++++ Dataset records
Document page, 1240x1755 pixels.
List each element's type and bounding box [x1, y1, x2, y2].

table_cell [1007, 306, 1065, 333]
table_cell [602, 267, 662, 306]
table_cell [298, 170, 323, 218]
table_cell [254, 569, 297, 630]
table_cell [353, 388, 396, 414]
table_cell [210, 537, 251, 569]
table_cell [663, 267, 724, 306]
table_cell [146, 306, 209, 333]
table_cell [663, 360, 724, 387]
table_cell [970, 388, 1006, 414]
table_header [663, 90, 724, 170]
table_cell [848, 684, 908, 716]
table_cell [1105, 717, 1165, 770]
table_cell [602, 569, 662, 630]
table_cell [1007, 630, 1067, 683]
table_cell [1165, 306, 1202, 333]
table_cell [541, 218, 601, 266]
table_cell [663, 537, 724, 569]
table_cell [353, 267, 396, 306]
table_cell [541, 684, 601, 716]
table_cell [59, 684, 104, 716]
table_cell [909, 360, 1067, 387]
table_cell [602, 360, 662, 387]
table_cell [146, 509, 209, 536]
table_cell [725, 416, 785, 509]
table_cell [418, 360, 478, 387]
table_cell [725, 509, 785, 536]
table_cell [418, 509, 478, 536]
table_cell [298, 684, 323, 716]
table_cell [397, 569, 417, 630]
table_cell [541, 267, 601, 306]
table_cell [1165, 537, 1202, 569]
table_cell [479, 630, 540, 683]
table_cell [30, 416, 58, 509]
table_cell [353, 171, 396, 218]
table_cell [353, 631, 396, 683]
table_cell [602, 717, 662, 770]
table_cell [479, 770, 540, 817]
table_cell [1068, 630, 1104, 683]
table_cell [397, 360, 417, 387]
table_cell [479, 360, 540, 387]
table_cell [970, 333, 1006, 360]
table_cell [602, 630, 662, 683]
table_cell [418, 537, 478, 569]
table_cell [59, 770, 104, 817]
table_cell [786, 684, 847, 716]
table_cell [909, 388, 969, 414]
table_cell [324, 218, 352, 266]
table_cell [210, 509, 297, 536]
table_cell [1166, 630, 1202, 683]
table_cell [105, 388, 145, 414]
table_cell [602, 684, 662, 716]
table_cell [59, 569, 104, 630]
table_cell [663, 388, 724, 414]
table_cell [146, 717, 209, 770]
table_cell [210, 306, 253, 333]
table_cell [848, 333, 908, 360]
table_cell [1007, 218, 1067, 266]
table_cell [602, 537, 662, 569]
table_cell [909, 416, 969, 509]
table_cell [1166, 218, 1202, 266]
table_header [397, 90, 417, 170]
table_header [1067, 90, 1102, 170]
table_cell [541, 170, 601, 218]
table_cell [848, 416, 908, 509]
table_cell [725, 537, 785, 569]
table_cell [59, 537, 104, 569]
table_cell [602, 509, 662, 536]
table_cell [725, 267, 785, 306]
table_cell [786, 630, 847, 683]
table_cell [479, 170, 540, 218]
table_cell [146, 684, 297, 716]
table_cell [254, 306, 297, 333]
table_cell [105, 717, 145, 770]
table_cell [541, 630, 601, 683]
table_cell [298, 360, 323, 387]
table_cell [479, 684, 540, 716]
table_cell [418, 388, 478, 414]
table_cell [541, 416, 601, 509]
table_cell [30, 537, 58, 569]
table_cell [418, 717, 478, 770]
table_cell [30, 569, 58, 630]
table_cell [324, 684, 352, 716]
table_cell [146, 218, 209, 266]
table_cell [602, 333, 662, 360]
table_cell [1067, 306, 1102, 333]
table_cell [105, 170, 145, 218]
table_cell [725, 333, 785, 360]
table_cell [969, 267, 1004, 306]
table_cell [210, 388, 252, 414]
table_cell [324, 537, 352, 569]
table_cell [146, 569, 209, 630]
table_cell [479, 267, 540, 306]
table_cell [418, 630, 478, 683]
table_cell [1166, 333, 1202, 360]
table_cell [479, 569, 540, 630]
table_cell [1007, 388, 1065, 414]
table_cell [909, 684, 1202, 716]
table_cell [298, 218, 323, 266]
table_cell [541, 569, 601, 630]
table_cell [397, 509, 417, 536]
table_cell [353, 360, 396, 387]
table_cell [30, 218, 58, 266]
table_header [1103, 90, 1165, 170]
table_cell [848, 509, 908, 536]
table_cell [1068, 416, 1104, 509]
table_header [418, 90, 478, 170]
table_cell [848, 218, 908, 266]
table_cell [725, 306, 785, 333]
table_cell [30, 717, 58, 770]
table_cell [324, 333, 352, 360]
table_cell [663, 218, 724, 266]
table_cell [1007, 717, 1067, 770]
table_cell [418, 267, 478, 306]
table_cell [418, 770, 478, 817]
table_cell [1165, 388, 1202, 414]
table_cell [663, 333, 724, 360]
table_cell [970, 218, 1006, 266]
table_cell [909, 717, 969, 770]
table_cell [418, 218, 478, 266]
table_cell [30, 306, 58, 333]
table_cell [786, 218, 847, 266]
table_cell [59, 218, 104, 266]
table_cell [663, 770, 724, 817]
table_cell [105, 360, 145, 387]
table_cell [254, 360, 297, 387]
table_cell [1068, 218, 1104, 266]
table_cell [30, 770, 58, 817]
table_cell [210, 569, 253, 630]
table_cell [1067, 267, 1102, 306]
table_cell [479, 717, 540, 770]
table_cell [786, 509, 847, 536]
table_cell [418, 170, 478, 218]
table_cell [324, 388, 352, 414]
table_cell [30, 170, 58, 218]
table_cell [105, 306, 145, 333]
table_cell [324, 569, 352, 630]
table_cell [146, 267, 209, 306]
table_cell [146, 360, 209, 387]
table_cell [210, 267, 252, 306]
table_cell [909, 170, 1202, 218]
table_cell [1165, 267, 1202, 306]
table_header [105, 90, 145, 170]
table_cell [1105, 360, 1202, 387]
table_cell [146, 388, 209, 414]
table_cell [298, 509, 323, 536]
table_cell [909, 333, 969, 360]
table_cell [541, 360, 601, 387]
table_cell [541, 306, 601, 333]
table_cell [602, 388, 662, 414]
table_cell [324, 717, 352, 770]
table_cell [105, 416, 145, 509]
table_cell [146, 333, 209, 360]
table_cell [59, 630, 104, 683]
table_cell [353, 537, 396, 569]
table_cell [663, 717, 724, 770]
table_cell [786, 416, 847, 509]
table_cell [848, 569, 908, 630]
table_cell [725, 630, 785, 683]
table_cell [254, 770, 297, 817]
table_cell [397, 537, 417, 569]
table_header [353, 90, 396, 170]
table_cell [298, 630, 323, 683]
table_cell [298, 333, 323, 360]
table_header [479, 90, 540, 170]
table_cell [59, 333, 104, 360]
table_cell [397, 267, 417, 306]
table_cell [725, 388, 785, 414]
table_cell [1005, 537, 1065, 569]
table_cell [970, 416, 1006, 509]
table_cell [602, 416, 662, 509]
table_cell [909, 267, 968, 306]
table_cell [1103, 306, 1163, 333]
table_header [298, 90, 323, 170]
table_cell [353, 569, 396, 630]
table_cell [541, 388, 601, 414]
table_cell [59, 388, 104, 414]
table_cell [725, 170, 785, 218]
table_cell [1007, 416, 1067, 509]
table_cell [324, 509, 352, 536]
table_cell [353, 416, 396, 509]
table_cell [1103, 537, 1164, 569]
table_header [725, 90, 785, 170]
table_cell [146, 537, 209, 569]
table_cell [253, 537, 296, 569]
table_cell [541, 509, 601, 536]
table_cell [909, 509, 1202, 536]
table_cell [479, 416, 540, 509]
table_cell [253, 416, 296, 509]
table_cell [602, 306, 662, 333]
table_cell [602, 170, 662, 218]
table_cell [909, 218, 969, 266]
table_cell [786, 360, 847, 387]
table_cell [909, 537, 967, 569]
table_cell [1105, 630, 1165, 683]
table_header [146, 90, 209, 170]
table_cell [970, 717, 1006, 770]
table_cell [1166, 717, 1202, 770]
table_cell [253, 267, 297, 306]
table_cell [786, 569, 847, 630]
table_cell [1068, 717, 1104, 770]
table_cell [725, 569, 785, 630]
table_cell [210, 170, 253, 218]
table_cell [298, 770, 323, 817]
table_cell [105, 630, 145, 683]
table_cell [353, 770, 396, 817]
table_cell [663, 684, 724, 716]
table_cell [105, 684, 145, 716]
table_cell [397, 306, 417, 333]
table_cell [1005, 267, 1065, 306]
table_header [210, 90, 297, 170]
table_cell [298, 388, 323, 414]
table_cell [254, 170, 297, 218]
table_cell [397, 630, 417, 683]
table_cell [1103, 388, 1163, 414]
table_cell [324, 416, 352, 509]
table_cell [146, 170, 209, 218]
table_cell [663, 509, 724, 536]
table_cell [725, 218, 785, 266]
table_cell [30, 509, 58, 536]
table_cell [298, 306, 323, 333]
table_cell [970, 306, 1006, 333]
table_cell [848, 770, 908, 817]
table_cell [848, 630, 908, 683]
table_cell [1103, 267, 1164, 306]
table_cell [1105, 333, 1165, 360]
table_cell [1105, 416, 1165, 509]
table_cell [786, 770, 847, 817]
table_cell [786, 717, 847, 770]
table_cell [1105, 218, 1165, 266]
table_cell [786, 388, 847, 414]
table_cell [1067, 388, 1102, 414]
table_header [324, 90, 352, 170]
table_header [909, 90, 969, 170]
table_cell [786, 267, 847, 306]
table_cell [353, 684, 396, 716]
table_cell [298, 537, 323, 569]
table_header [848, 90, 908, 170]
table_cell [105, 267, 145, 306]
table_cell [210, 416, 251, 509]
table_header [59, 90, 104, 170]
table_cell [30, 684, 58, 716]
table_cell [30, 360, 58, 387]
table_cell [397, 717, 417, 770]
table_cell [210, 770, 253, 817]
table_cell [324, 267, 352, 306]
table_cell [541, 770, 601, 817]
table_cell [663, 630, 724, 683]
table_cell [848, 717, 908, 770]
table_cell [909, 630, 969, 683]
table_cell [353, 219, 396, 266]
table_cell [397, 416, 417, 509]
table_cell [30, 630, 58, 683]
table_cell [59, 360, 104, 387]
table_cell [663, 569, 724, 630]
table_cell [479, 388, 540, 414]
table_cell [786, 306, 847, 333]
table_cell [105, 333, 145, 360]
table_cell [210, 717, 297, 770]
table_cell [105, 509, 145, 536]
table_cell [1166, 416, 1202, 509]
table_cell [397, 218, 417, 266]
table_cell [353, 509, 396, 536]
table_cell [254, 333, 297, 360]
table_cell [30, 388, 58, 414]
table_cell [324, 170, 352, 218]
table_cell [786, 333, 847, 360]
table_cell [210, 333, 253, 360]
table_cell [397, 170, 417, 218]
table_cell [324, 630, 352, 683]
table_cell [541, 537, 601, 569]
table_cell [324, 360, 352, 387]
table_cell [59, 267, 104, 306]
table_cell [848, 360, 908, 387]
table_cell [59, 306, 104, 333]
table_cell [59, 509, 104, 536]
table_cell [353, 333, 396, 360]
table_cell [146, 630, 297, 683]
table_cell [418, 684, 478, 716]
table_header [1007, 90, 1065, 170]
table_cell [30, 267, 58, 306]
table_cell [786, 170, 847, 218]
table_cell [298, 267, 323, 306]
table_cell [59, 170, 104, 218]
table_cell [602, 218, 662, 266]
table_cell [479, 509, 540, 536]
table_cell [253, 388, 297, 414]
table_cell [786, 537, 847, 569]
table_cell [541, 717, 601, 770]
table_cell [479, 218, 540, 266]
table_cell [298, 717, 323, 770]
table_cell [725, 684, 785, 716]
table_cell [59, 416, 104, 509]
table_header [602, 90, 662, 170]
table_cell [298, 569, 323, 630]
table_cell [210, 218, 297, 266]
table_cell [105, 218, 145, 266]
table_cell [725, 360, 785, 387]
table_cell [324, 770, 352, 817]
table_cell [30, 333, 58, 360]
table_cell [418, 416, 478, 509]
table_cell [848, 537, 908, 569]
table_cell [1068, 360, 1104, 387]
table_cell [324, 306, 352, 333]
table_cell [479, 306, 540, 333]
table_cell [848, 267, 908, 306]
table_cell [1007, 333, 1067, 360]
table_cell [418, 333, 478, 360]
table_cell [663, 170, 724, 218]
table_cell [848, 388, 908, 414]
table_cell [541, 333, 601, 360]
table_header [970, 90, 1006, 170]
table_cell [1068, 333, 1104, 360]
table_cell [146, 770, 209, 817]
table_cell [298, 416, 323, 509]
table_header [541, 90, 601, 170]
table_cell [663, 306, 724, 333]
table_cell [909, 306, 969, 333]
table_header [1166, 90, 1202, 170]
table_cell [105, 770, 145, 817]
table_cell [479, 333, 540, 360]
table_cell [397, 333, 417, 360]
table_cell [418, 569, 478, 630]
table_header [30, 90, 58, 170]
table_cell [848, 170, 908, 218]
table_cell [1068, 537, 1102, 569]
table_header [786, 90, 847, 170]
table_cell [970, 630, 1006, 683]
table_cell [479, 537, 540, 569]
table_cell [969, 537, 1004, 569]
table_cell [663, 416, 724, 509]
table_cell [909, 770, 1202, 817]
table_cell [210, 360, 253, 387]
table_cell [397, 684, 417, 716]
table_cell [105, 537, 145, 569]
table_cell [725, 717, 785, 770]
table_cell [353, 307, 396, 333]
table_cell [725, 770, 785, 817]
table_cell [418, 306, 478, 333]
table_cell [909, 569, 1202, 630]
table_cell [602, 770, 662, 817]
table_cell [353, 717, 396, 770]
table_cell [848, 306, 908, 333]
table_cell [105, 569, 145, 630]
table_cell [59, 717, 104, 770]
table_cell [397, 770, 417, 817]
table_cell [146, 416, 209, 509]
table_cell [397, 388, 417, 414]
++++++++
■ Description of the task: Copy the lines of the data from the one containing "table_cell [1007, 306, 1065, 333]" through the one containing "table_cell [146, 306, 209, 333]", reproducing them verbatim.

■ Exercise answer:
table_cell [1007, 306, 1065, 333]
table_cell [602, 267, 662, 306]
table_cell [298, 170, 323, 218]
table_cell [254, 569, 297, 630]
table_cell [353, 388, 396, 414]
table_cell [210, 537, 251, 569]
table_cell [663, 267, 724, 306]
table_cell [146, 306, 209, 333]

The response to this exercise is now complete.